Sugar lobby cracks the whip

Centre’s sugar policy has taken a sudden shift. Reasons are not known. Nevertheless, political commentators know the role of sugar lobby in national politics. Fluctuation in sugar prices does happen very often but a major shift in the policy is something that has puzzled the consumers and the States, which are affected by the new policy. So far the levy sugar provided to our State would come through the distribution system of Food Corporation of India (FCI). Transportation, storage and supply were the responsibility of this organization. This system had been in place for many years and nobody had any complaint against it.
In the third week of May last, a Cabinet meeting of the Union Government asked all the states including J&K to make arrangements of lifting the levy sugar from the mills at their own and also reduce the subsidy on the levy sugar. In all probability this could be an indication that the Government might lift the subsidy on sugar after elections. Observers are of opinion that this decision is going to benefit the millers/producers while a burden is added to ordinary consumers. In the process of making the policy shift practicable and smooth, it is apprehended that consumers may not get their quota of sugar ration for the months of June and July. According to Government, there may be some delay for releasing the quota for June but it will be only delay. Some CAPD outlets are projecting only delay and no suspension of the quota. Variation in sugar price is of considerable significance. The cost of sugar for the millers is Rs. 32-33 per kilogram while it sells in open market at Rs. 40 per kg. The subsidized levy sugar supplied by CAPD is Rs. 13.50 per kg.

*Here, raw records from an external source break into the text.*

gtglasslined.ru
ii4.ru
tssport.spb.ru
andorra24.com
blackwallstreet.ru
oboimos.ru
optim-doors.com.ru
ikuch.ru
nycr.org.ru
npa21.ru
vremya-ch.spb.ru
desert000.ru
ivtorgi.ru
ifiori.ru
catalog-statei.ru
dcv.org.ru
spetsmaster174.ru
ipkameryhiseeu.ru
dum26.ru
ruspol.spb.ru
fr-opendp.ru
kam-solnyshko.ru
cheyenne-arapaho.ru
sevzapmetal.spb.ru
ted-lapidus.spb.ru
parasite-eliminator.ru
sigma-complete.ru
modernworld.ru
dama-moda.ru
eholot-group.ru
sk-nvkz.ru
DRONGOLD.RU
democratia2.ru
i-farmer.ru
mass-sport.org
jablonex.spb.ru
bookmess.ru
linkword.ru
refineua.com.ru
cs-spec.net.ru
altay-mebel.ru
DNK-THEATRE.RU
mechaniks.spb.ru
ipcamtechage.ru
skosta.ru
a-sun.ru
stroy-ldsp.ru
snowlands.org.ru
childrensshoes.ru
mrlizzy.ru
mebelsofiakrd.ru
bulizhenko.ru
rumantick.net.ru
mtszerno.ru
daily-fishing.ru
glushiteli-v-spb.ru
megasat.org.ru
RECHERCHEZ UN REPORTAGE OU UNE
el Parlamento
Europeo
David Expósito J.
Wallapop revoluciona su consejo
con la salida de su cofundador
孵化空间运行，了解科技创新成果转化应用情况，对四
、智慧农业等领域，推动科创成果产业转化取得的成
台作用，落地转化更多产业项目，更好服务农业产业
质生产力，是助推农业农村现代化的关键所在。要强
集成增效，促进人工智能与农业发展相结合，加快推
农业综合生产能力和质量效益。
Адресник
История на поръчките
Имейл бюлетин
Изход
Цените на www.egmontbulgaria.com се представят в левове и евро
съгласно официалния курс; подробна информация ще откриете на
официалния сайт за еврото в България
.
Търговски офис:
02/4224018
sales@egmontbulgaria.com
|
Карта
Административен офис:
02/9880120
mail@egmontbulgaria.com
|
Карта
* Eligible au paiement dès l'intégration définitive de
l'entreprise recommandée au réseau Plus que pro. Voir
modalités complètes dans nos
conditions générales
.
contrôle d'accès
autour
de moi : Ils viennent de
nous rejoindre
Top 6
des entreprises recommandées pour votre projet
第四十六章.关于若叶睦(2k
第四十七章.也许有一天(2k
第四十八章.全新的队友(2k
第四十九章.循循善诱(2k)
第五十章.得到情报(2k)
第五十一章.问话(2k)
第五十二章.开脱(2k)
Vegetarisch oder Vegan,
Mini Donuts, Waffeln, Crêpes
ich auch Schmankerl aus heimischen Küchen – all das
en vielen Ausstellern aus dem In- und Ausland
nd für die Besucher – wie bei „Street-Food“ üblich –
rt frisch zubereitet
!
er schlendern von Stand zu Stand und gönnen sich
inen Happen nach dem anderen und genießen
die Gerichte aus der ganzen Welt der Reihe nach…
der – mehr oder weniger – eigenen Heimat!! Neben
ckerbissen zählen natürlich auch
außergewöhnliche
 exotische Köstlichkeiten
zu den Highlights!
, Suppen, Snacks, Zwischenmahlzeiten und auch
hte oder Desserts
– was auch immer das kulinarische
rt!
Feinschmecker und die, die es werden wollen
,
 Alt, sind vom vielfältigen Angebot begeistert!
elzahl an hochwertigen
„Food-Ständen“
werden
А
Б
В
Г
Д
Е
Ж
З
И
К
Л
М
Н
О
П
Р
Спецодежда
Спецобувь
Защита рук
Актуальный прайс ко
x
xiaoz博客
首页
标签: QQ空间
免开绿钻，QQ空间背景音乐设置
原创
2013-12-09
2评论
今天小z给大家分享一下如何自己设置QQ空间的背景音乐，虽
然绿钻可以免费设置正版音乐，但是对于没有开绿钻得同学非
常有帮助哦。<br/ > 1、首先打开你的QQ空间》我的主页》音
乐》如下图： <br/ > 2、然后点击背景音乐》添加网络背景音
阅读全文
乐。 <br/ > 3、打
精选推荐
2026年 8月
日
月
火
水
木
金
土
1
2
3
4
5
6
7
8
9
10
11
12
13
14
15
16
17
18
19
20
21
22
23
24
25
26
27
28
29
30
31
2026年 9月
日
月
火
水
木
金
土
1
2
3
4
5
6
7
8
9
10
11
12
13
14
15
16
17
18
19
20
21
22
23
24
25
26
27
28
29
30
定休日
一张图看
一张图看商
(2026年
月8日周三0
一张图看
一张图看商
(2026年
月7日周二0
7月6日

One cannot explain the reason for a hurried and sudden decision of the Union Cabinet to make a drastic shift in sugar policy. Very short notice has been given to the states, including J&K, to make arrangements for lifting sugar on their own and not wait for the FCI. It was only on 22 May that the State Government was informed of the decision. Surprisingly, the decision had fixed June 1 as the date for stopping supply of sugar through FCI to the State. The entire process of buying, transporting and distributing sugar among the consumers is a complicated and also a lengthy exercise that consumes time. Himachal Pradesh, too, has expressed this difficulty. The right thing would have been to give sufficient notice to the state governments that they should lift sugar quotas on their own and not depend on any distributing agency.
The State Government anticipates many difficulties, which the UPA government’s decision about suspension of supply and distribution of sugar through FCI is likely to give rise to. Withdrawal of levy would mean the State shall have to invest 600 crore rupees a year on this item, which will be too hard for its meager resources The Government had appointed a committee to visit the mill owners on spot and report how the question of supply of sugar to the state would be regulated. Its report should be a good guideline for the State authorities to proceed in the matter.
All that one can say in this matter is that our State consumes 7,000 MT of sugar in a year. Additional expenditure of fifty crore rupees a month is a burden which ultimately the ordinary consumers will have to bear. The State authorities are trying to convince the consumers that they will be spared the hardship of non-availability of sugar. But the situation on ground is not very clear since the dealers of Public Distribution System are pessimistic about any quick solution of the problem.
The Union Government would be well advised to re-visit the time schedule of the implementation of revised policy of supply of sugar to our State. It should be gradual and smooth and leave no chance for apprehension of inordinate delay. It has also to be noted that hundreds of thousands of pilgrims will be visiting Kashmir in a few weeks time on pilgrimage to the holy cave of Swami Amarnath in the Himalayas. The State Government is eager to provide them all facilities. The Union Cabinet should have taken this into account while fixing 1 June as the cut off line for introducing new sugar policy.